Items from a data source
* * * *

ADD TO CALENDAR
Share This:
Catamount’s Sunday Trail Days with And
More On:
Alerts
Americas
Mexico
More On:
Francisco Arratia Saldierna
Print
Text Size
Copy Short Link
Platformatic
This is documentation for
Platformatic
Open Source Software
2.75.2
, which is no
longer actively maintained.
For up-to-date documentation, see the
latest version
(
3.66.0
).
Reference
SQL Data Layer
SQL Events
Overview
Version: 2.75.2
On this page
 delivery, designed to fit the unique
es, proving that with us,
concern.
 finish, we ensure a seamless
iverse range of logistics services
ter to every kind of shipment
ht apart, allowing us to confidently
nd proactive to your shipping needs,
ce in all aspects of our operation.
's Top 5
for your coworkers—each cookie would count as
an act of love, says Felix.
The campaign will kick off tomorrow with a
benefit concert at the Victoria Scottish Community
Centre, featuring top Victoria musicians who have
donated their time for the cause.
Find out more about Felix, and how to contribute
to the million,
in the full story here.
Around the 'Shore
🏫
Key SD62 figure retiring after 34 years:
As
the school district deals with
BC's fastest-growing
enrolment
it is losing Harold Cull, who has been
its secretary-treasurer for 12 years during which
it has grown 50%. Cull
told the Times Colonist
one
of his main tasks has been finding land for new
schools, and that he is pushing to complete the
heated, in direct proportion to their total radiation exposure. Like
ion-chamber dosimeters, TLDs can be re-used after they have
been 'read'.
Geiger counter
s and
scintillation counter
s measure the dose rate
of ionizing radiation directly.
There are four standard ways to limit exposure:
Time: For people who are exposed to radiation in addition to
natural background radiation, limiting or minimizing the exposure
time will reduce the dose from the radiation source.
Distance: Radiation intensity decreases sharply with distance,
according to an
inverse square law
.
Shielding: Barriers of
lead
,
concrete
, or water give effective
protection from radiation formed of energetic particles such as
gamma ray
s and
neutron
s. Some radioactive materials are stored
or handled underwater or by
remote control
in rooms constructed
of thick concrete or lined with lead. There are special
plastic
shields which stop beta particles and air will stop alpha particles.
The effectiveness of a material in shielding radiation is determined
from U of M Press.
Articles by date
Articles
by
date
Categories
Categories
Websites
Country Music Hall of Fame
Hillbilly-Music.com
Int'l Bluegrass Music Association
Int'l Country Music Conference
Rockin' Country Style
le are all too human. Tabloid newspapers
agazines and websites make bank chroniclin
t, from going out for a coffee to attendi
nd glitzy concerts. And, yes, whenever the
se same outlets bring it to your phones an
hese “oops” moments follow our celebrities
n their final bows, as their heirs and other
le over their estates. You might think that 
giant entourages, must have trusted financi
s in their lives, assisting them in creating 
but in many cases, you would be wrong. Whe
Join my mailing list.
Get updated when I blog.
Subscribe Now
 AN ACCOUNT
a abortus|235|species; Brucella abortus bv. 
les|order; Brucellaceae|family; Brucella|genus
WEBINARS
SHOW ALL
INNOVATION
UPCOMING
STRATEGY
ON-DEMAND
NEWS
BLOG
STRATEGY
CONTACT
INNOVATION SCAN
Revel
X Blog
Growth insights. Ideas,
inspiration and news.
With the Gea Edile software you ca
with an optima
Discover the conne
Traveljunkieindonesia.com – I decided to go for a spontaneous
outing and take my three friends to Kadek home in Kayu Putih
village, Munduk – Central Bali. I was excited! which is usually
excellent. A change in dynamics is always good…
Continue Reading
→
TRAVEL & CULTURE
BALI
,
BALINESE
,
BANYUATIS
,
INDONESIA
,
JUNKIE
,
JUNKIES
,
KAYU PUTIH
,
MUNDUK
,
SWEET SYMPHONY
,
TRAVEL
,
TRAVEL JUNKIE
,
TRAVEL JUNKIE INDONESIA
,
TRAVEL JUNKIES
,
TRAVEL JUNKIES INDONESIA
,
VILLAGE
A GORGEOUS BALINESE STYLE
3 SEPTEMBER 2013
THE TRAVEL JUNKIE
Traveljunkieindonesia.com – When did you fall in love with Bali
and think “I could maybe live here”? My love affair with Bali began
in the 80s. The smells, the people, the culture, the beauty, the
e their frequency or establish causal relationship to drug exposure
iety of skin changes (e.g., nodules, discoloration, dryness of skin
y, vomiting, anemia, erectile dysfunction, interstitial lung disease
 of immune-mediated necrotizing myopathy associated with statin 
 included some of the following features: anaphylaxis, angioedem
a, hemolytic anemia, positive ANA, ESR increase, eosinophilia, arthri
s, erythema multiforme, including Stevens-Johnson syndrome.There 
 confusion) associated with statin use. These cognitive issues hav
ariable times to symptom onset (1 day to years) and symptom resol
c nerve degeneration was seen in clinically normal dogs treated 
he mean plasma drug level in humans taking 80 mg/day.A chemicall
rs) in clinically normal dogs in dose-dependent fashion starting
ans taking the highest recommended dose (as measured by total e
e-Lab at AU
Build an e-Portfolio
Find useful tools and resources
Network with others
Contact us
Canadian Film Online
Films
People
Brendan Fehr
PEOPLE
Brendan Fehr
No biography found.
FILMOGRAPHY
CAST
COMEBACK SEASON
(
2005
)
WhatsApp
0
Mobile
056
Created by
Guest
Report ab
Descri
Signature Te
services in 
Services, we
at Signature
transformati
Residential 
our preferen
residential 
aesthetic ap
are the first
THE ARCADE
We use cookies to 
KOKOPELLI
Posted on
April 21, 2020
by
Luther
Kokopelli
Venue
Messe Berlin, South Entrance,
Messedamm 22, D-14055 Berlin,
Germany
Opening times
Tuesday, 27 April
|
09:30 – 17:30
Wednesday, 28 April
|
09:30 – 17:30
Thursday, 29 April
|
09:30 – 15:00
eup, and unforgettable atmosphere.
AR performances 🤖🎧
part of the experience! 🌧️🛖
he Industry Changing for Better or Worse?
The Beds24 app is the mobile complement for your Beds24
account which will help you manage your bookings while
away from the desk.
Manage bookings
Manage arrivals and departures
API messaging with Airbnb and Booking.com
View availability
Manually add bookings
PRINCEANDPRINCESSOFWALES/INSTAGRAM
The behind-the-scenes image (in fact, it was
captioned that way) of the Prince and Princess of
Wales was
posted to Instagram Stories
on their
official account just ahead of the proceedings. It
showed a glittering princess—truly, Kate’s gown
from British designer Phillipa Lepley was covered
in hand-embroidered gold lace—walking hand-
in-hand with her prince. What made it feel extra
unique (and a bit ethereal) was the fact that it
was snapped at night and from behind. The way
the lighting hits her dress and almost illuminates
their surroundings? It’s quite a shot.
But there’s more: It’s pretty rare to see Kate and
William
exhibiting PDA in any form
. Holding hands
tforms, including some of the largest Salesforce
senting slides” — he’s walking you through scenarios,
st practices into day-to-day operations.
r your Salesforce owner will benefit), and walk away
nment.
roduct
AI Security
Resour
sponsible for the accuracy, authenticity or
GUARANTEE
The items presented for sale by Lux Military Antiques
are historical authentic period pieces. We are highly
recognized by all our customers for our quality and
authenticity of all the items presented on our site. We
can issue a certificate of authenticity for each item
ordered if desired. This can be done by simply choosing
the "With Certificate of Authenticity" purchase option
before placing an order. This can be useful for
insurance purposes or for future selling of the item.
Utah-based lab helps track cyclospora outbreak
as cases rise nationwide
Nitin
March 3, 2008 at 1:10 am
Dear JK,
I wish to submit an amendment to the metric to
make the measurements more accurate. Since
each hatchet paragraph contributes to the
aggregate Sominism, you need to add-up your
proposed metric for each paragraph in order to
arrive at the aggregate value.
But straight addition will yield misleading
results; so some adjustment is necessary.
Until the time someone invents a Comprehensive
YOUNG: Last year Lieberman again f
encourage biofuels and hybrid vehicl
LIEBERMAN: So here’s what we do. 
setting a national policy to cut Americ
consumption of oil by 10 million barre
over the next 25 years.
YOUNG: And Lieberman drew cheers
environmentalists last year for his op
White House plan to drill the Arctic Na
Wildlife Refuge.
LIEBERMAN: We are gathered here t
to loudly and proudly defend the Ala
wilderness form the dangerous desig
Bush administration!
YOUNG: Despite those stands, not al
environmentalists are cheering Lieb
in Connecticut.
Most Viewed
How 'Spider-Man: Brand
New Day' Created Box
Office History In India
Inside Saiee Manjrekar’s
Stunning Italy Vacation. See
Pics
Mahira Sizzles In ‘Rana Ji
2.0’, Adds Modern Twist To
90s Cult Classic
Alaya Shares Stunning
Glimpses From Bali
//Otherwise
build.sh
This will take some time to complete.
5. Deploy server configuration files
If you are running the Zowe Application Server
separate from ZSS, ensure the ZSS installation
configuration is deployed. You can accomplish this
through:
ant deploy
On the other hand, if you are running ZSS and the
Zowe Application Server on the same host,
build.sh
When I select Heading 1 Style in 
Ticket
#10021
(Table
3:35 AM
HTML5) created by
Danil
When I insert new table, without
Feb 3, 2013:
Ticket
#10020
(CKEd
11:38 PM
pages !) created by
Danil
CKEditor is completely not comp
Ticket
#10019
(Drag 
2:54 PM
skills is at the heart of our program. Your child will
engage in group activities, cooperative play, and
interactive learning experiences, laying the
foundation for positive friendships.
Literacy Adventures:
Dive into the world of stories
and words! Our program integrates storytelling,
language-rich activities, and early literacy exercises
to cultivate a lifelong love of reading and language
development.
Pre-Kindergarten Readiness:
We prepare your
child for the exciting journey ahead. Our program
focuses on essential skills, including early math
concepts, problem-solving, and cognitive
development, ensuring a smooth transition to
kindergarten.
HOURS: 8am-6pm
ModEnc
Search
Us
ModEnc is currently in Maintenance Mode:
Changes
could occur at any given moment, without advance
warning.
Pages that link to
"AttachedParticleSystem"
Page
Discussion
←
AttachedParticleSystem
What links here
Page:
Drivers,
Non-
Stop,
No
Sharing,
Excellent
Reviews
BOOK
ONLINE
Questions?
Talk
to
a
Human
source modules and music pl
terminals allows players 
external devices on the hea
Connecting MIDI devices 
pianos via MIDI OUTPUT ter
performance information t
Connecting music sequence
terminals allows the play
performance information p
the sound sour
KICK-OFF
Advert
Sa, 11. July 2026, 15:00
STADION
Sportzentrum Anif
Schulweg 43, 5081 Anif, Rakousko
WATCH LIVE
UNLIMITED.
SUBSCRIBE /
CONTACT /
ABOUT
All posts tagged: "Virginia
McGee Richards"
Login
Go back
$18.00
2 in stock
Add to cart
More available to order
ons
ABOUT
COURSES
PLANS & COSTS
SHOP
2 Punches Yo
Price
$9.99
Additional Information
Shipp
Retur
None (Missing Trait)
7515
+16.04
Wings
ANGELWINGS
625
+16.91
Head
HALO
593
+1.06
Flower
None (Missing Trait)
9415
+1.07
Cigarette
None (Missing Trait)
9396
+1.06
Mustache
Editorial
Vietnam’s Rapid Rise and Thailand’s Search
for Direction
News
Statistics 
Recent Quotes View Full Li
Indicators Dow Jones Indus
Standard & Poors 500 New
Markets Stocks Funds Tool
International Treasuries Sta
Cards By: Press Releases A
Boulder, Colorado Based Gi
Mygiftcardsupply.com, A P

* * * *

WHAT YOU ARE ASKED TO DO:
An exact repeat of the lines from the one containing "PLANS & COSTS" through the final line of the entries is the whole answer.

SOLVED PROBLEM:
PLANS & COSTS
SHOP
2 Punches Yo
Price
$9.99
Additional Information
Shipp
Retur
None (Missing Trait)
7515
+16.04
Wings
ANGELWINGS
625
+16.91
Head
HALO
593
+1.06
Flower
None (Missing Trait)
9415
+1.07
Cigarette
None (Missing Trait)
9396
+1.06
Mustache
Editorial
Vietnam’s Rapid Rise and Thailand’s Search
for Direction
News
Statistics 
Recent Quotes View Full Li
Indicators Dow Jones Indus
Standard & Poors 500 New
Markets Stocks Funds Tool
International Treasuries Sta
Cards By: Press Releases A
Boulder, Colorado Based Gi
Mygiftcardsupply.com, A P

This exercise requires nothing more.